De qualquer forma, grandes ou não, as mobilizações do dia 13 apontam que há uma parcela da população que está bastante interessada em outro tipo de governo. A direita explícita quer retomar seu poder de direito, já que de fato segue mandando, uma vez que os governos petistas nunca voltaram o leme para a esquerda. E, para isso, dentro da democracia formal, burguesa, faz o seu papel, usando as suas armas para recuperar os altos postos de mando. E, as armas da direita não são de subestimar: a polícia, o judiciário e a mídia. Poderosas armas.

Do outro lado estão o PT, Dilma e Lula, acossados pela escolha que eles mesmo fizeram, que foi a de tentar servir a dois senhores. É fato que nesses 13 anos de governo petista, milhões de pessoas saíram da miséria e outras milhares conseguiram se formar no ensino superior, gente que jamais  chegaria à universidade. Pode-se questionar que o ensino é ruim, que as escolas privadas foram beneficiadas e que a bolsa família não emancipa. Mas, ainda assim, essas pequenas brechas de esperança de vida digna só existiram nesses 13 anos. Antes não.

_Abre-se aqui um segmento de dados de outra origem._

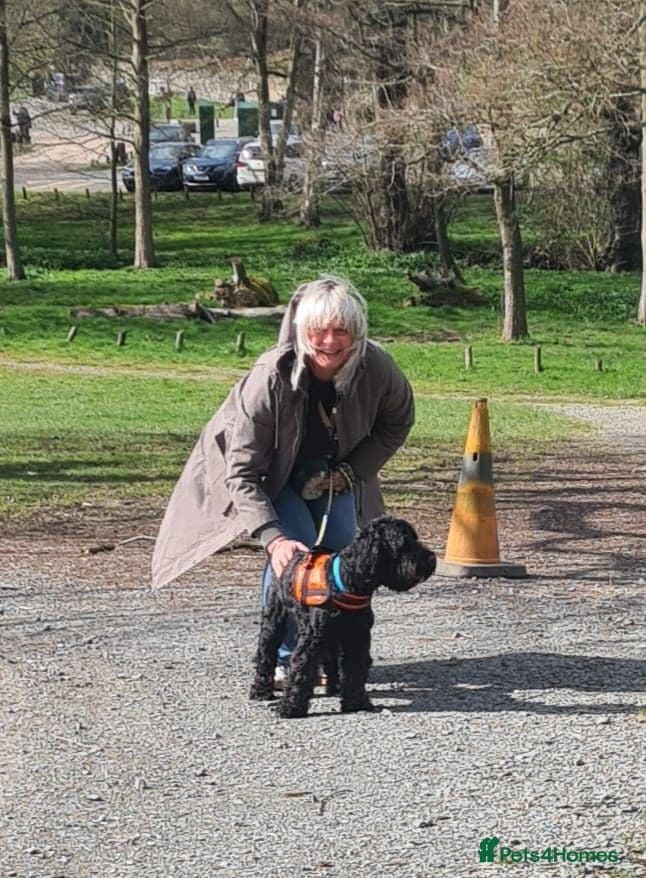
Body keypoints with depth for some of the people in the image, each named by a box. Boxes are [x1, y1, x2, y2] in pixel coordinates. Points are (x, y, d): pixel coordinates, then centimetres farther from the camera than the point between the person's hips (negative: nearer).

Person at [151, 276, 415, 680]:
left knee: (342, 547, -7)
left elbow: (398, 422, -4)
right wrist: (274, 539, -43)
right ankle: (285, 657, -5)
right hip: (269, 472, -4)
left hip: (332, 472, 4)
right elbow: (242, 473, -33)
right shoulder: (269, 380, -39)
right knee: (296, 550, -20)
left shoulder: (376, 368, -29)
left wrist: (350, 472, -16)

É fato também que essas políticas são meramente compensatórias, não chegam à estrutura, não avançam para o socialismo, nem nada. Nunca houve por parte do governo petista a proposta de organizar as gentes para a construção de um novo modo de estar na vida. Pelo contrário, domesticaram-se os sindicatos e movimentos sociais, perdeu-se muito da força dos trabalhadores e houve uma acomodação diante de uma tentativa capenga de social-democratizar o Brasil. Afinal, não houve qualquer avanço no ataque aos problemas estruturais: nem reforma agrária, nem investimento na saúde, nem mudança na política da dívida pública, muito menos na política econômica. No frigir dos ovos, quem mais ganhou foram os ricos. Palavras do próprio Lula.

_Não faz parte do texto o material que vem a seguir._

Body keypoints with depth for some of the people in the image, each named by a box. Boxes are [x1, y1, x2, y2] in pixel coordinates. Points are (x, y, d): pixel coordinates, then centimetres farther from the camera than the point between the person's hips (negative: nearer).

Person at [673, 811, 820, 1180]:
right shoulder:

Agora a serpente que foi acolhida dentro do esquema governamental está a picar o calcanhar. Tem hábitos alimentares que jamais mudam. Por isso foi equivocada a aposta de conciliação de classe. A história está aí, cheia de exemplos para comprovar que a classe dominante é voraz, insaciável. É da natureza do capital exigir até o osso. O PT, Lula e Dilma optaram por dar mais comida à elite dominante. Por isso fatalmente não contarão com uma boa parte dos trabalhadores agora nessa hora noa. Muitos até sairão às ruas para defender o governo, contra o impedimento de Dilma, em apoio a Lula. Mas, outros ficarão em casa, apontando o dedo para as alianças feitas pelo governo petista, sentindo engulhos.

Essa é uma hora dramática para muitos trabalhadores. Sabem que a forma como as coisas estão sendo encaminhadas não são corretas, mas ao mesmo tempo não conseguem defender um governo que optou pelos graúdos. Alguns apostam no “que se vão todos”, esperando que a crise instalada faça estourar algo novo. Mas, exemplos da história mostram que se não houver uma organização real e prévia, isso tem pouca chance de suceder.


Enquanto isso, nas câmaras acarpetadas e nos palácios está se movendo o tabuleiro. Ali é onde o jogo parece que vai se decidir. Como no triste março de 64, quando as famílias saíram armadas com “deus” contra os comunistas no momento em que tudo já estava decidido nos centros de poder.